- [ABOUT THIS EXERCISE] From the entries below, work out the number of lines that hold the word "ankle", and give that number alone.

- [MATERIAL TO PROCESS]
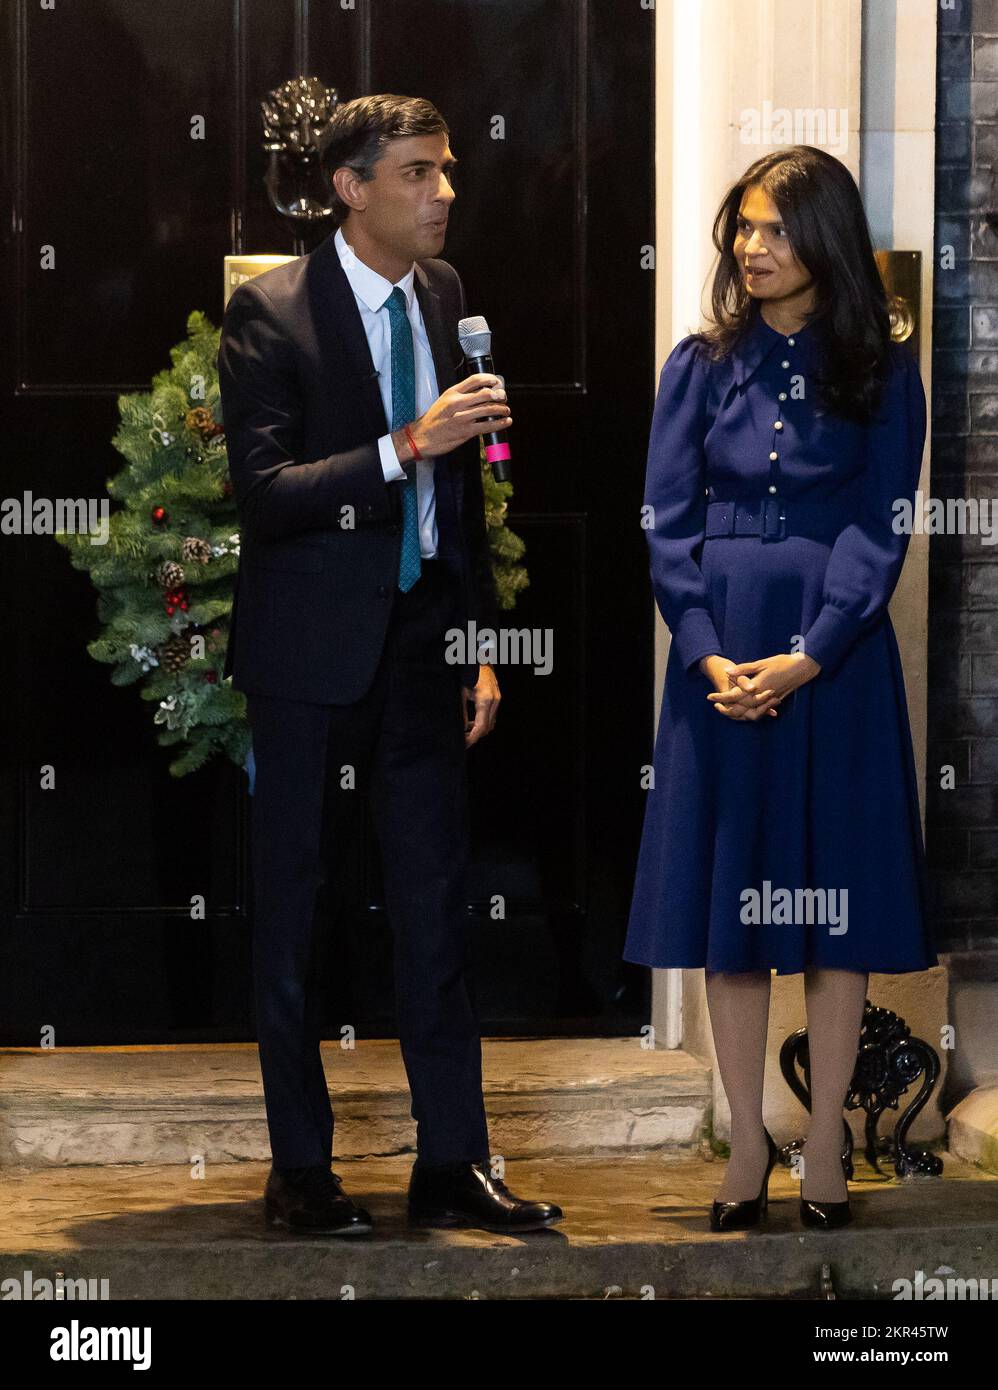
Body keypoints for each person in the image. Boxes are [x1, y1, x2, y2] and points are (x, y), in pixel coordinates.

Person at [217, 92, 561, 1236]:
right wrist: (403, 443)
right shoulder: (272, 316)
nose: (443, 193)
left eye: (446, 169)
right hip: (310, 660)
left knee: (434, 908)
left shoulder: (448, 299)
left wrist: (474, 645)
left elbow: (462, 496)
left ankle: (450, 1161)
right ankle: (301, 1170)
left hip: (422, 650)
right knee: (295, 915)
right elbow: (264, 499)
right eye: (416, 173)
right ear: (351, 190)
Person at [624, 145, 936, 1232]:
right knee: (733, 899)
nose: (752, 248)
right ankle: (745, 1136)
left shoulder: (882, 370)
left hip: (830, 661)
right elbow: (666, 520)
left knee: (830, 901)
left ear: (826, 242)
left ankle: (823, 1140)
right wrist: (706, 648)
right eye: (741, 229)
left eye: (774, 229)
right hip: (716, 655)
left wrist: (812, 649)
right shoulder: (697, 364)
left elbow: (878, 520)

- [TASK RESPONSE] 4